Вот это ее напугало: возможность того, что она теряет рассудок. Она определенно утратила ясность мысли, то есть уже подошла достаточно близко.
«Ну что ты за идиотка, — одернула она себя. — Разве Гёдель покончил с собой, доказав свою Теорему о неполноте?»
Но это была красивая, вдохновенная, одна из самых элегантных теорем, какие Рене когда-либо видела.
Ее собственное доказательство насмехалось над ней, издевалось. Как головоломка в детской книжке, она говорила: «Вот тебе, ты проглядела ошибку, посмотрим, сумеешь ли ты найти, где облажалась, — а потом поворачивалась и говорила: — Опять попалась».

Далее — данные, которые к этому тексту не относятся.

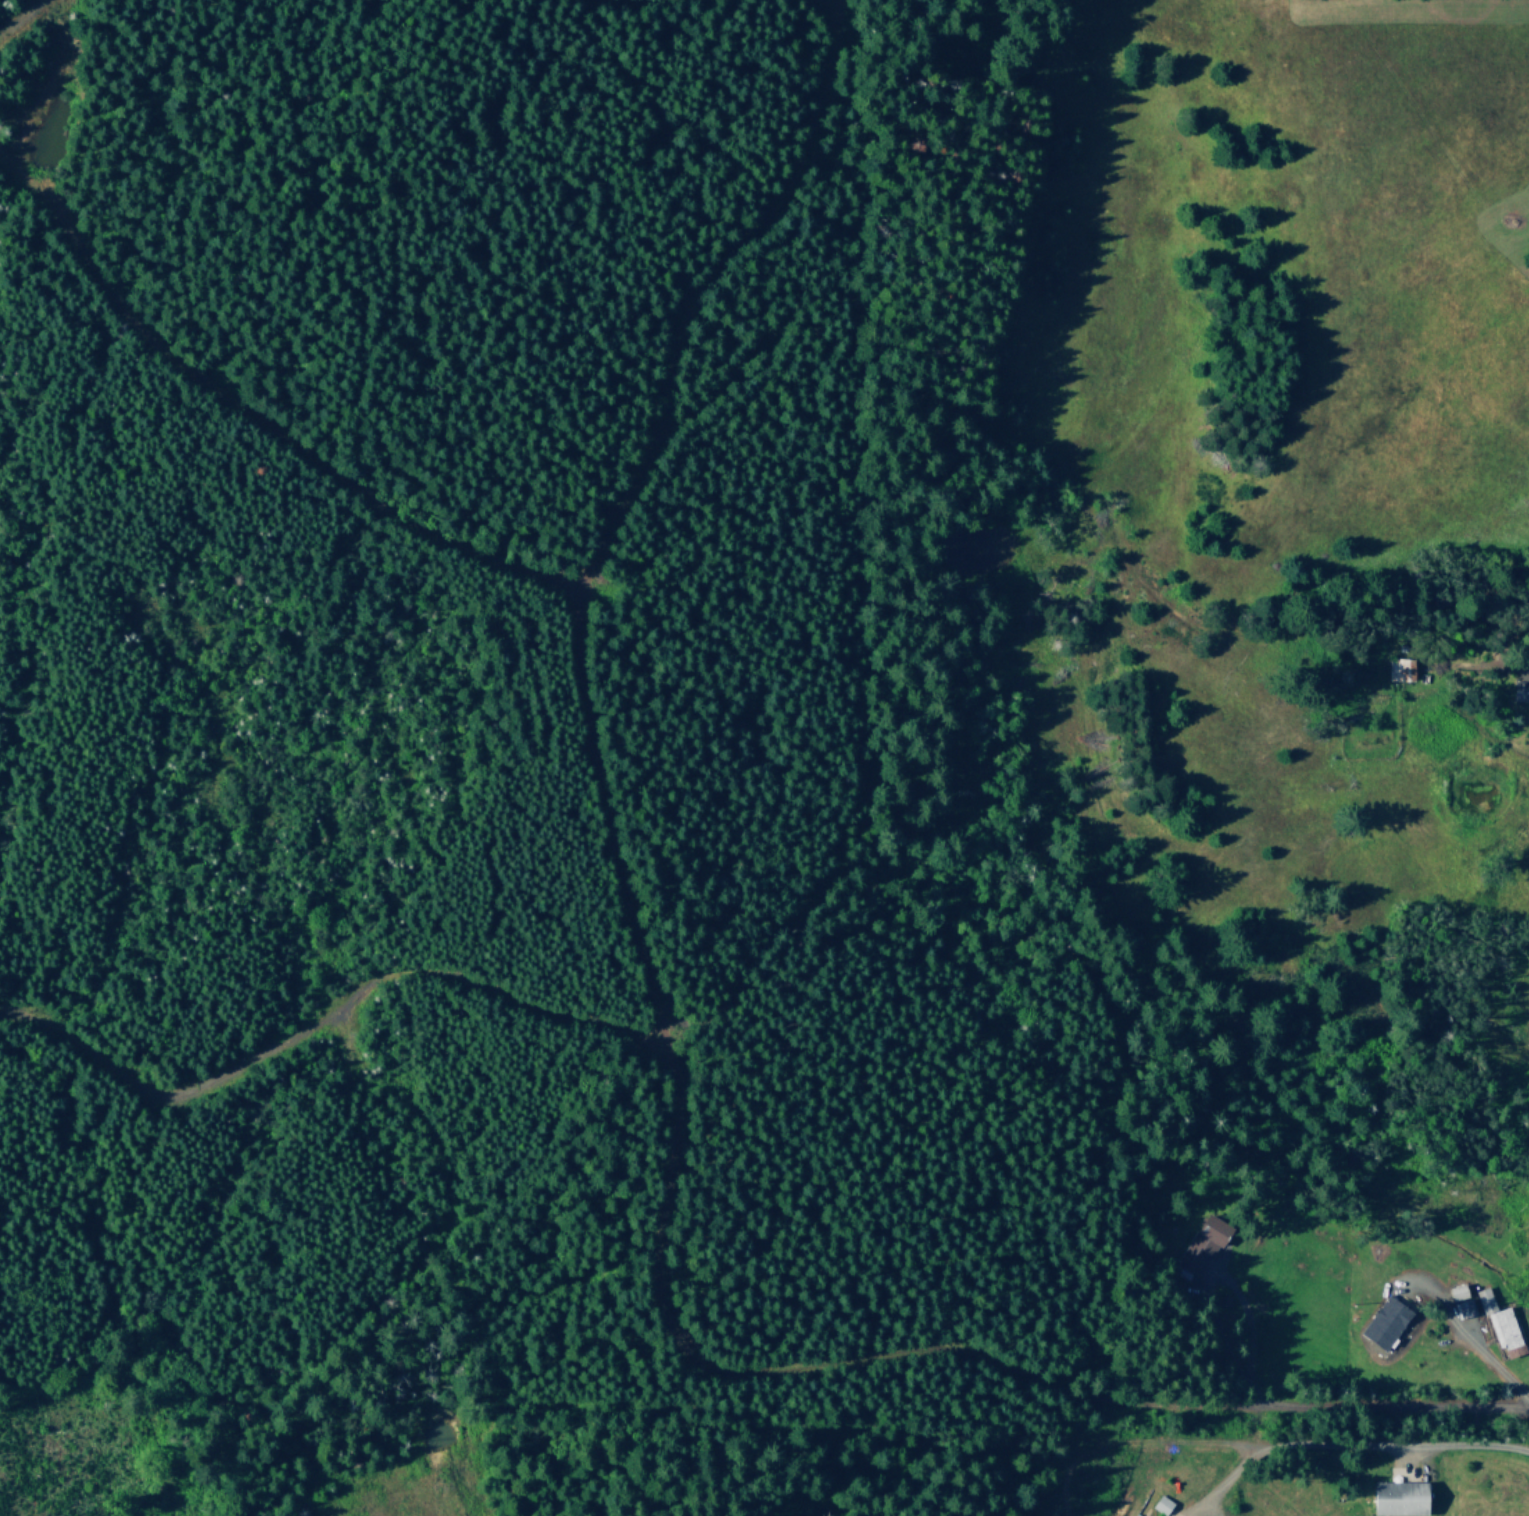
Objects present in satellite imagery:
road: (1527, 668)
building: (1401, 669)
building: (1518, 691)
building: (1196, 1244)
building: (1454, 1291)
building: (1461, 1307)
building: (1380, 1322)
building: (1499, 1324)
road: (1353, 1443)
building: (1395, 1498)
building: (1159, 1504)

Она воображала, как Каллаган обдумывает, какие последствия будет иметь ее открытие для математики. Большая часть математики не имела практического применения: она существовала исключительно как формальная теория, которой занимаются ради ее интеллектуальной красоты. Но это так не останется: теория, которая внутренне противоречива, настолько бессмысленна, что большинство математиков с отвращением ее отбросят.

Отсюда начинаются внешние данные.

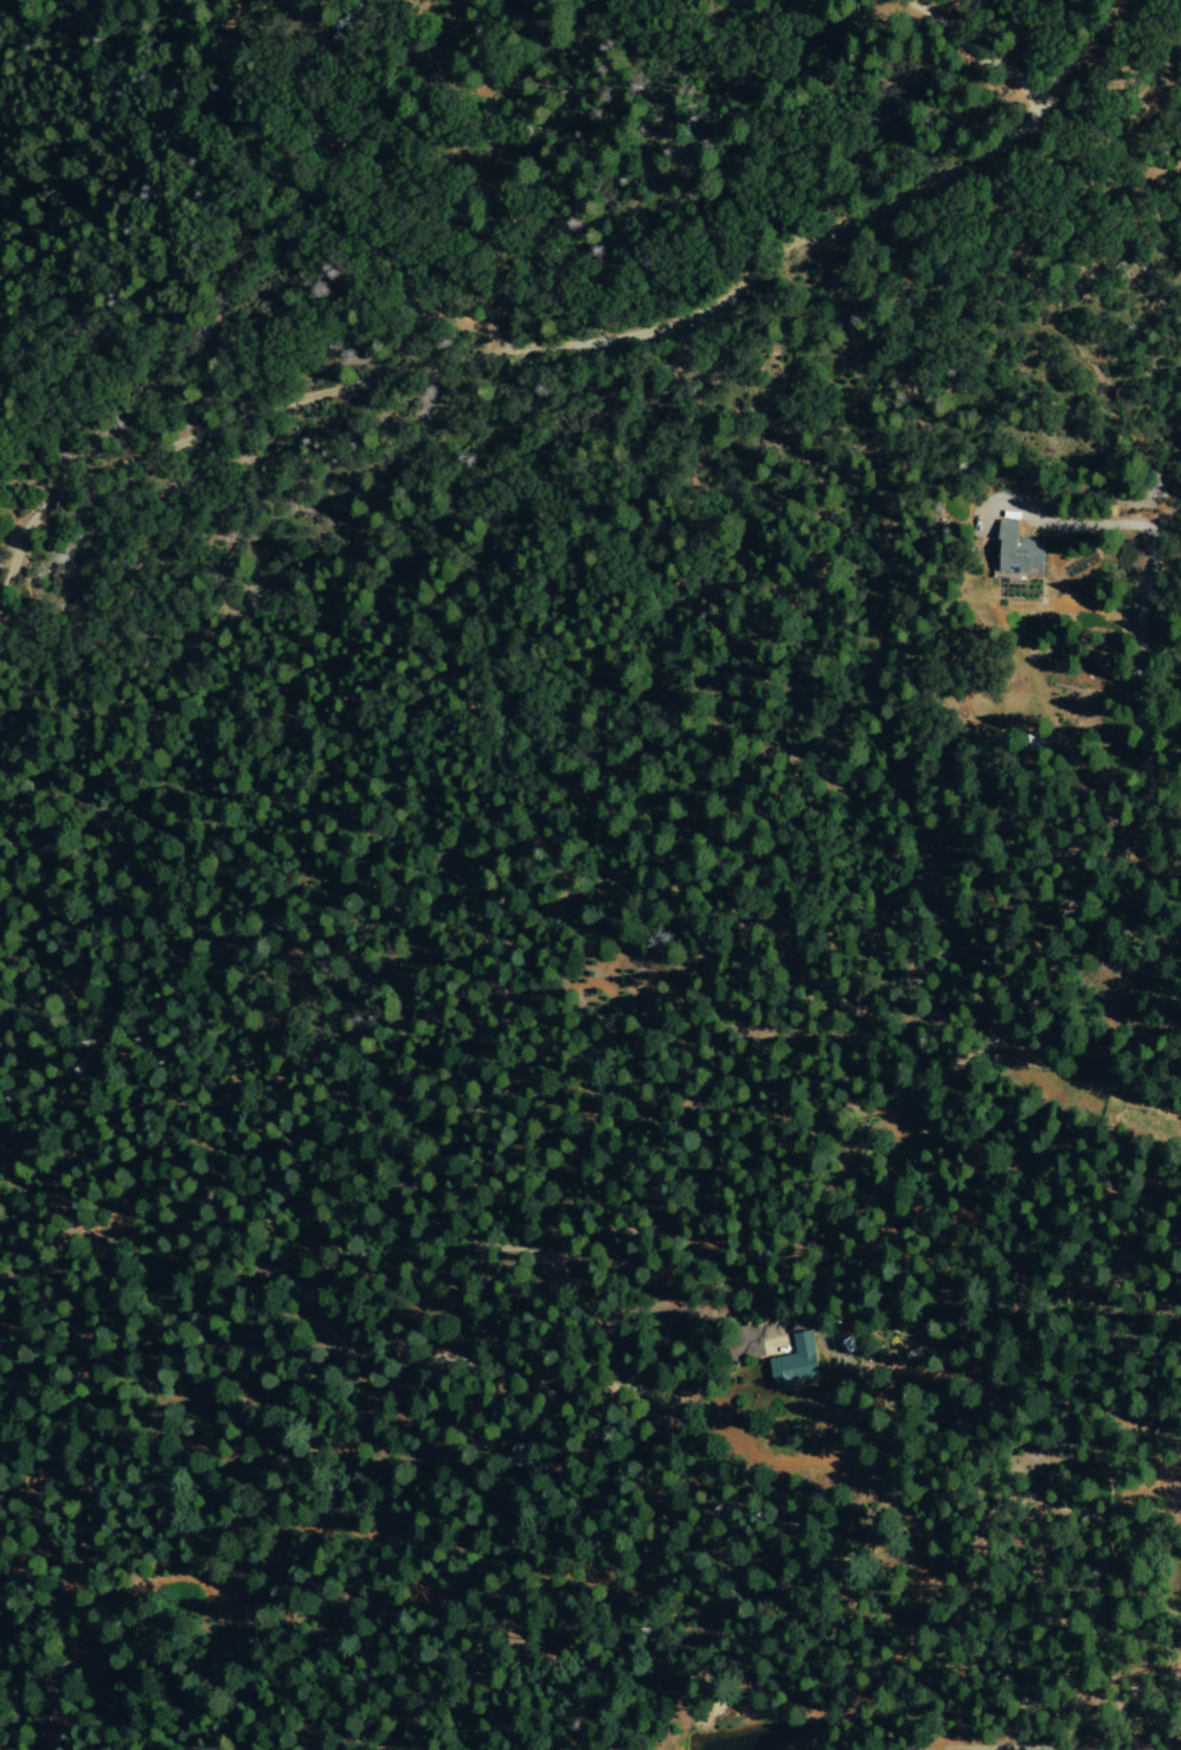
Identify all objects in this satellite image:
road: (309, 7)
road: (307, 200)
road: (569, 342)
building: (1014, 550)
building: (1022, 586)
road: (1143, 731)
road: (1087, 1043)
road: (492, 1243)
road: (657, 1323)
building: (790, 1364)
road: (64, 1587)
road: (996, 1744)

Впрочем, по-настоящему приводило Рене в ярость то, что ее предала собственная интуиция. Проклятая теорема имела смысл, на собственный извращенный лад воспринималась как праведная. Рене ее понимала, знала, почему она истинна, верила в нее.
7b
Карл улыбнулся, вспомнив ее день рождения.

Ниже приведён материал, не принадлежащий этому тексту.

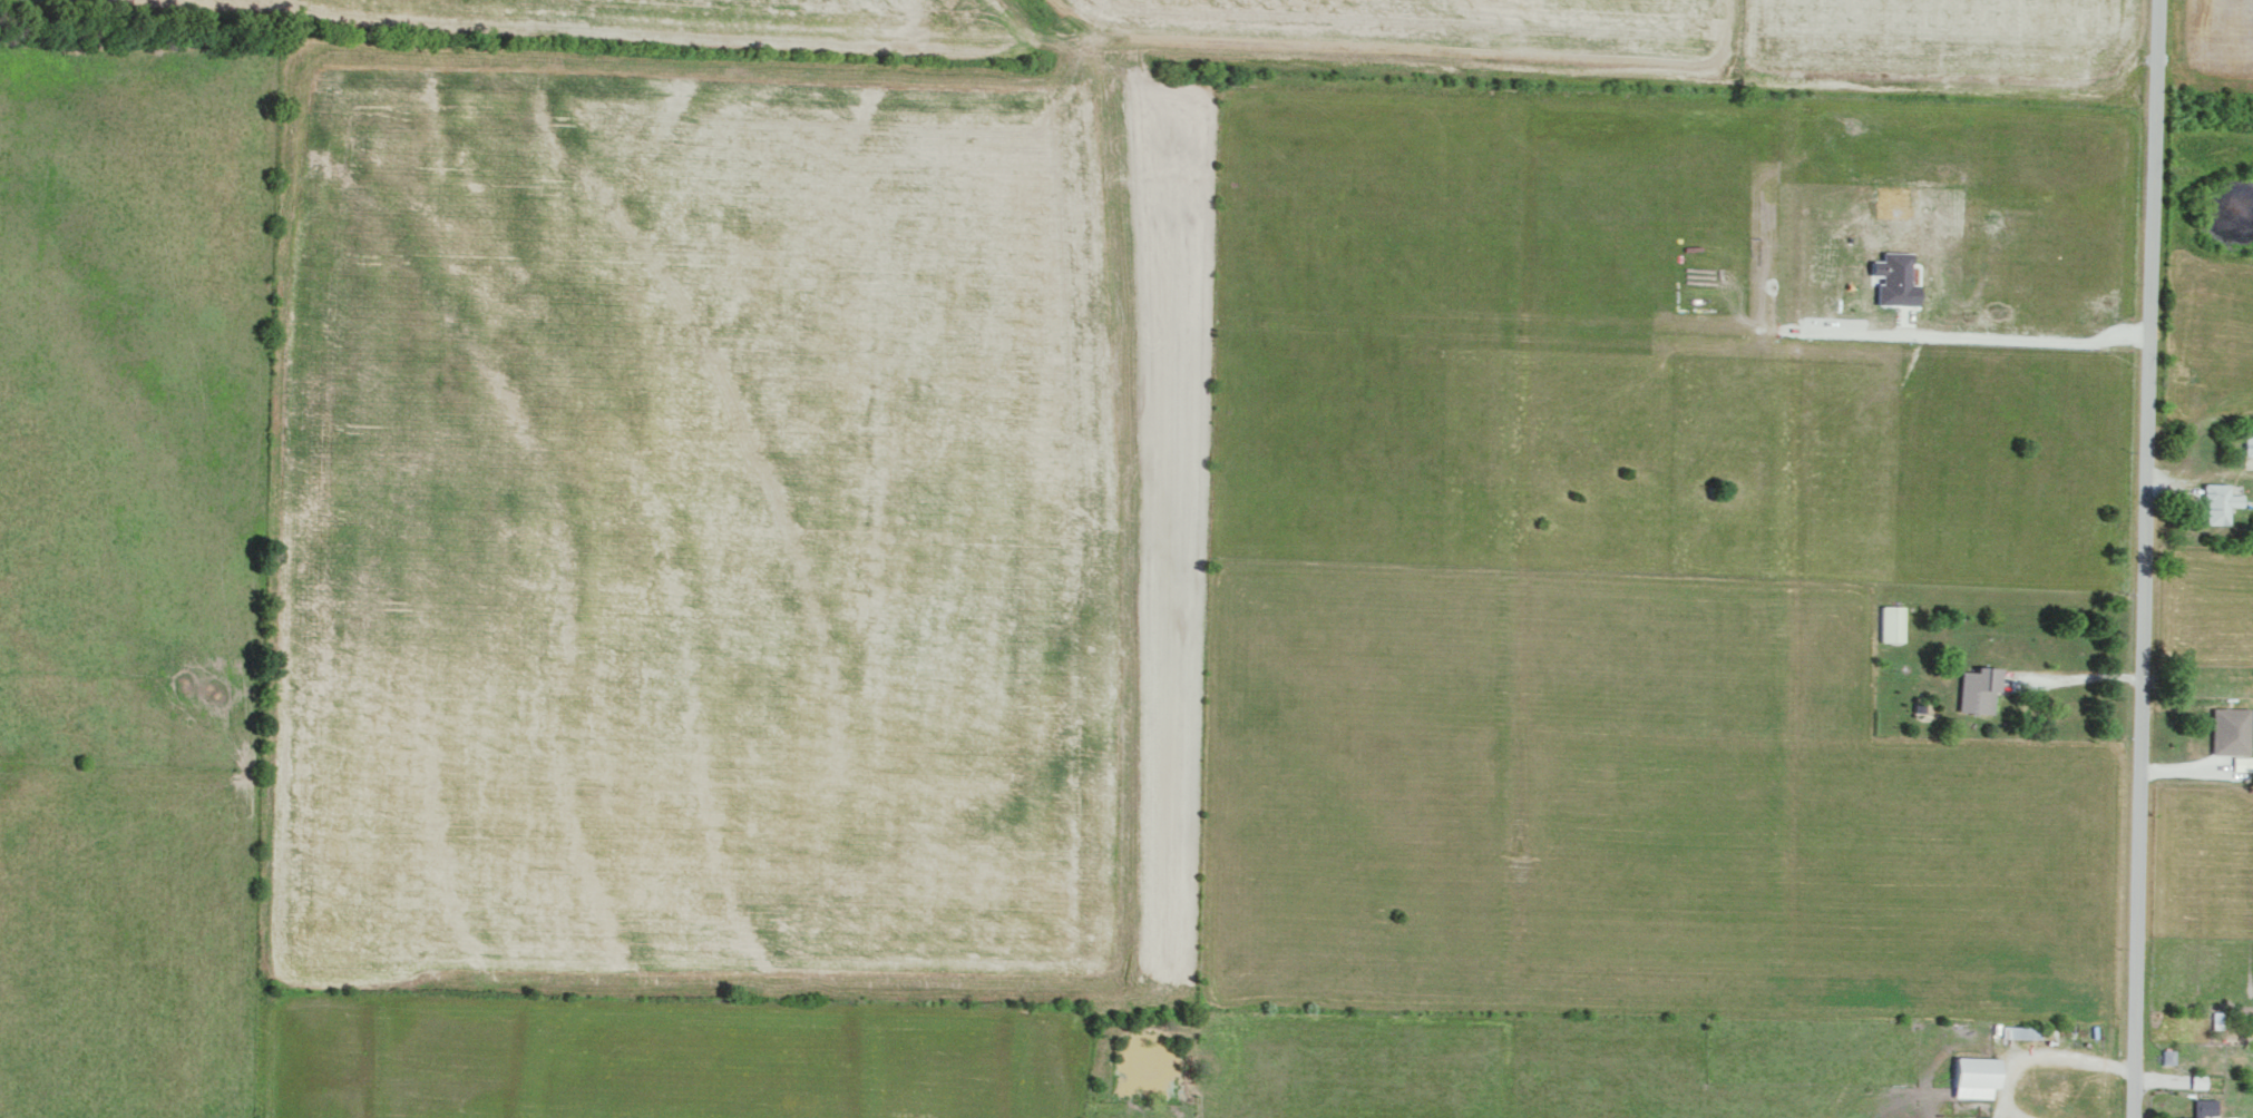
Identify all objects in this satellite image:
building: (1895, 278)
road: (1967, 339)
building: (2248, 439)
building: (2219, 501)
road: (2143, 559)
building: (1891, 621)
road: (2071, 678)
building: (1977, 688)
building: (2230, 729)
building: (2242, 762)
building: (2167, 1055)
building: (1974, 1075)
building: (2197, 1080)
building: (2201, 1107)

«Глазам своим не верю! Откуда ты мог знать?»
Она сбежала по лестнице, прижимая к груди свитер.
Прошлым летом они провели отпуск в Шотландии, и в одном магазинчике в Эдинбурге был свитер, с которого Рене глаз не сводила, но не купила. Он заказал его по каталогу и вчера вечером подложил в ящик гардероба, чтобы она нашла его наутро.
«Ты вся как на ладони», — пошутил он. Они оба знали, что это неправда, но ему нравилось ей так говорить.
Это было два месяца назад. Всего два месяца назад.
Теперь же ситуация требовала сменить темп. Карл пошел в ее кабинет — Рене сидела в кресле у стола, смотрела в окно.
— Угадай, что я придумал?
Она подняла глаза.
-Что?
— Заказал на выходные номер в Билтморе. Сможем расслабиться и решительно ничего не делать.
— Перестань, пожалуйста, — сказала Рене. — Я знаю, чего ты добиваешься, Карл. Ты хочешь, чтобы мы занялись чем-нибудь приятным, чтобы я отвлеклась от этого формализма. Но не получится. Ты даже не знаешь, как он меня зацепил.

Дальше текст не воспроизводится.